Deli Roast Beef and cool, crisp vegetables get wrapped up in rice paper wrappers for an easy Vietnamese inspired meal.

  • 45
    min
  • 16
    SERVINGS
  • 80
    Cal
  • 7 g
    Protein

Ingredients:

  • 16 thin slices Deli Roast Beef
  • 1 cup shredded carrots
  • 1/2 cup chopped jicama
  • 3/4 cup torn fresh cilantro
  • 1/2 cup torn fresh basil
  • 1/4 cup torn fresh mint
  • 8 rice paper wrappers (8-1/2-inch diameter)
  • 8 green leaf lettuce leaves, ribs removed
Dipping Sauce:
  • 1/4 cup seasoned rice vinegar
  • 2 tablespoons red jalapeño pepper jelly
  • 1 teaspoon soy sauce

Cooking:

  1. Whisk dipping sauce ingredients in small microwave-safe bowl until blended. Microwave on HIGH 20 to 40 seconds or until warm; do not boil. Set aside to cool.

  2. Toss carrots and jicama with 2 tablespoons of the dipping sauce in small bowl. Set aside. Toss cilantro, basil and mint in small bowl to combine. Set aside.

  3. Fill large bowl with warm water.
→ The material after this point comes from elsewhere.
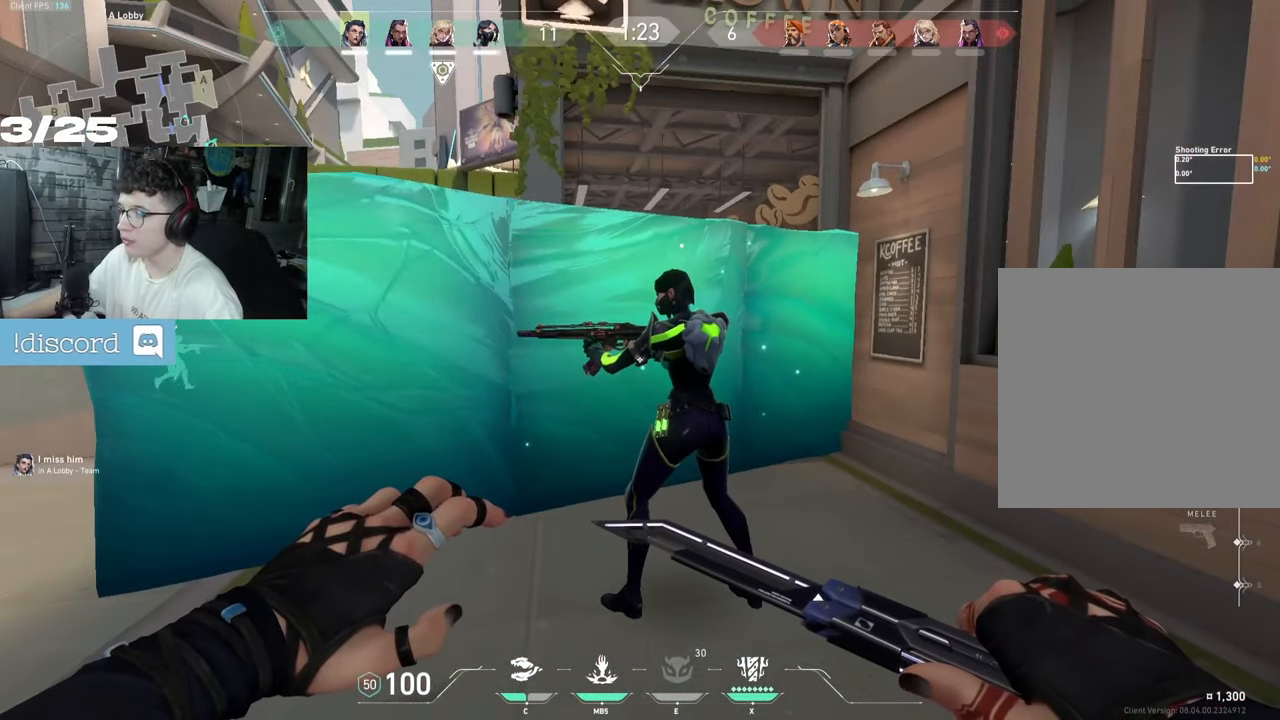
{"keys": ["z"], "mouse": [], "events": [[133, "z", "down"], [167, "q", "down"], [383, "q", "up"]]}
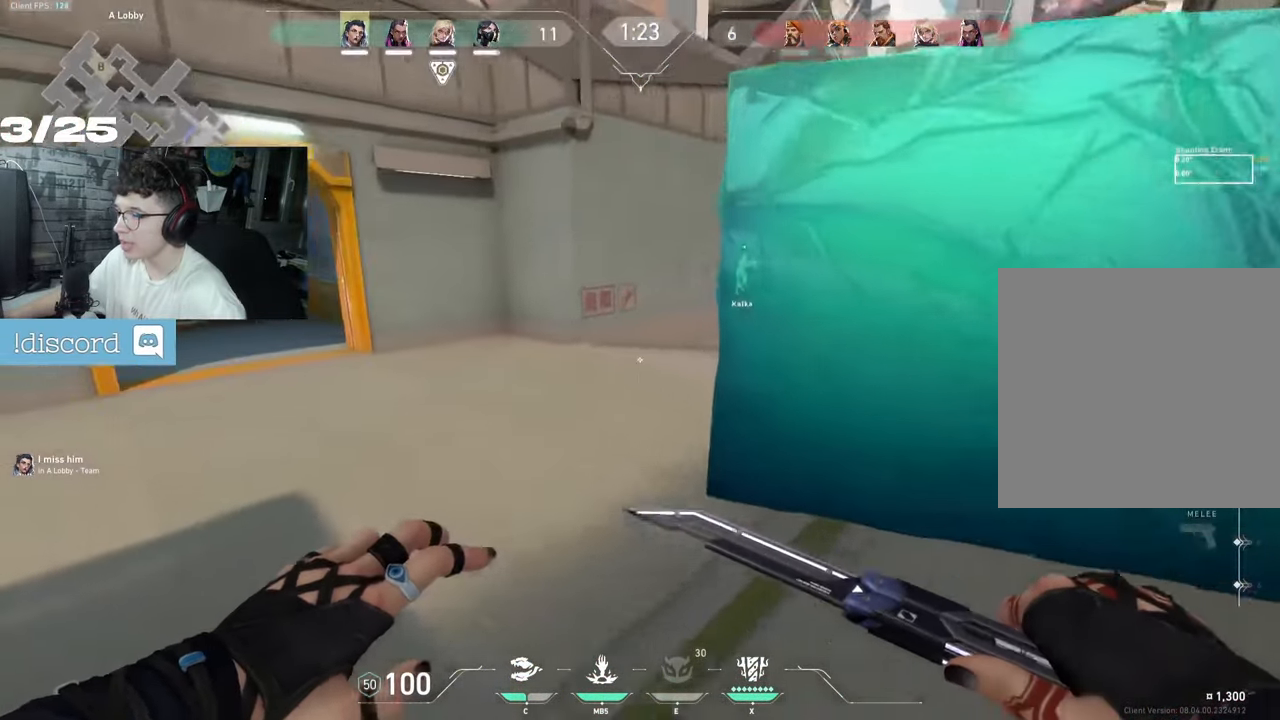
{"keys": ["d"], "mouse": [], "events": [[67, "q", "down"], [117, "z", "up"], [283, "q", "up"], [317, "d", "down"]]}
Dip 1 rice paper wrapper into water for a few seconds or just until moistened. Rice paper will still be firm but will continue to soften during assembly. Place on work surface.
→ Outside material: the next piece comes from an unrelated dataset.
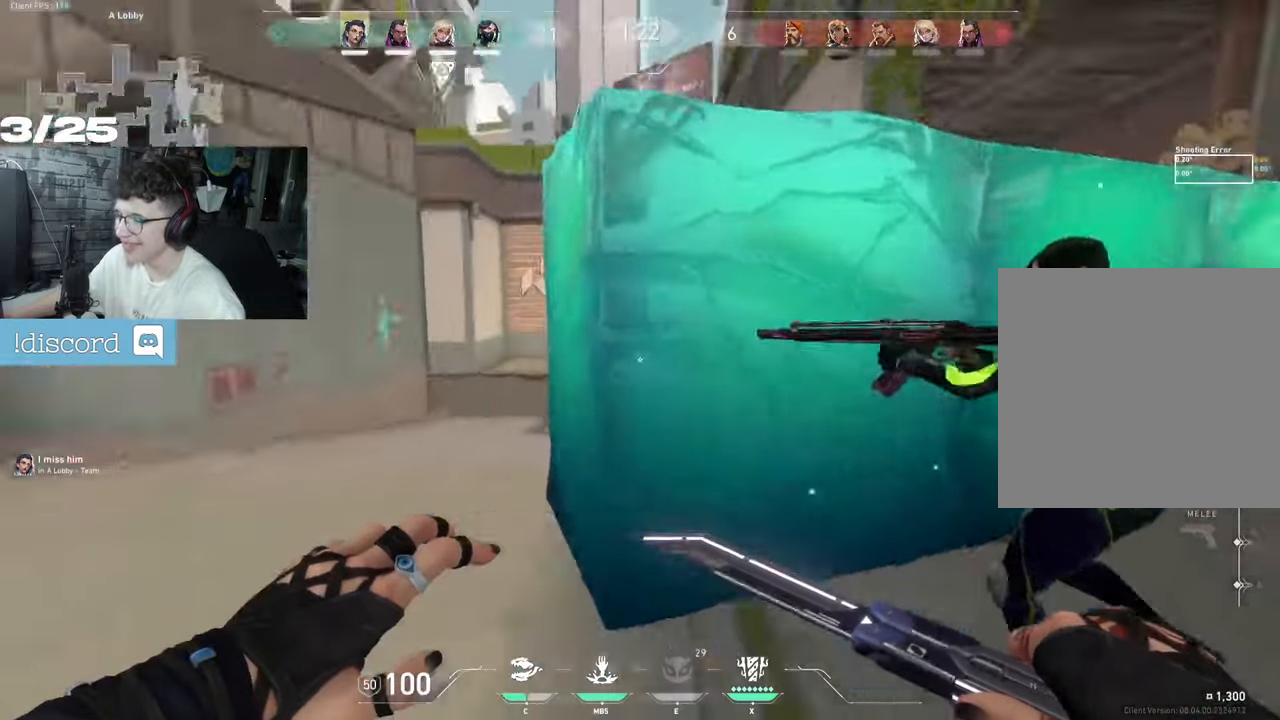
{"keys": ["z"], "mouse": [], "events": [[17, "z", "down"], [100, "q", "up"], [233, "q", "down"], [283, "q", "up"]]}
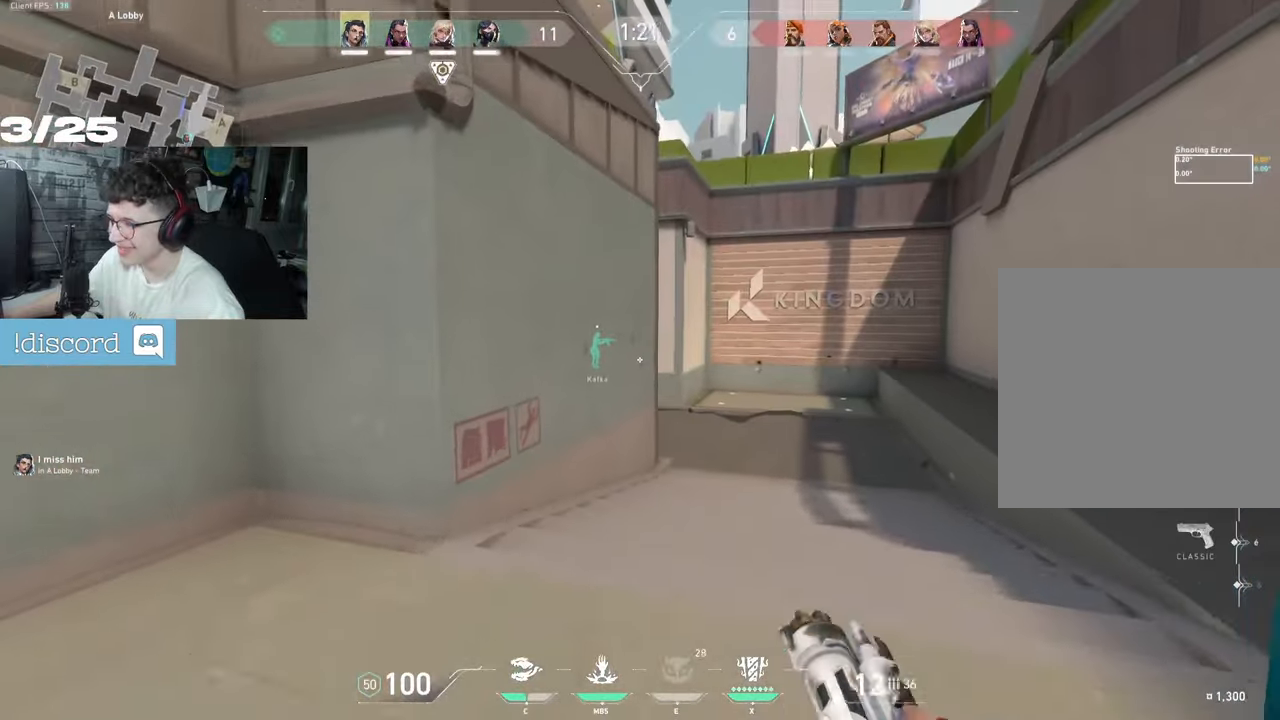
{"keys": ["d", "z"], "mouse": [], "events": [[267, "d", "down"]]}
  4. Place 1 lettuce leaf at bottom of wrapper, leaving 1-inch border on right and left sides. Top with 2 slices Deli Roast Beef, 2 tablespoons carrot mixture and 1/8 of herb mixture (about 1/4 cup). Fold right and left sides of wrapper over filling. Fold bottom edge up over filling and roll up tightly. Place seam-side down on serving platter. Repeat with remaining wrappers and filling ingredients. Cover rolls with damp paper towel during assembly to prevent from drying out. Cut each spring roll diagonally in half. Serve with dipping sauce.

77 CALORIES

0 % *

0g SAT FAT

0 % DV **

7g PROTEIN

0 % DV

0.9 mg IRON

0 % DV

1.1 mg ZINC

0 % DV

* Based on a 2,000 calorie diet
** Percent Daily Values are based on a 2,000-calorie diet

Nutrition information per serving: 77 Calories; 9 Calories from fat; 1g Total Fat (0 g Saturated Fat; 1 g Monounsaturated Fat;) 19 mg Cholesterol; 120 mg Sodium; 9 g Total Carbohydrate; 0.6 g Dietary Fiber; 7 g Protein; 0.9 mg Iron; 1.2 mg NE Niacin; 0.1 mg Vitamin B6; 0.3 mcg Vitamin B12; 1.1 mg Zinc; 6.7 mcg Selenium.

This recipe is a good source of Protein, Vitamin B12, Zinc, and Selenium.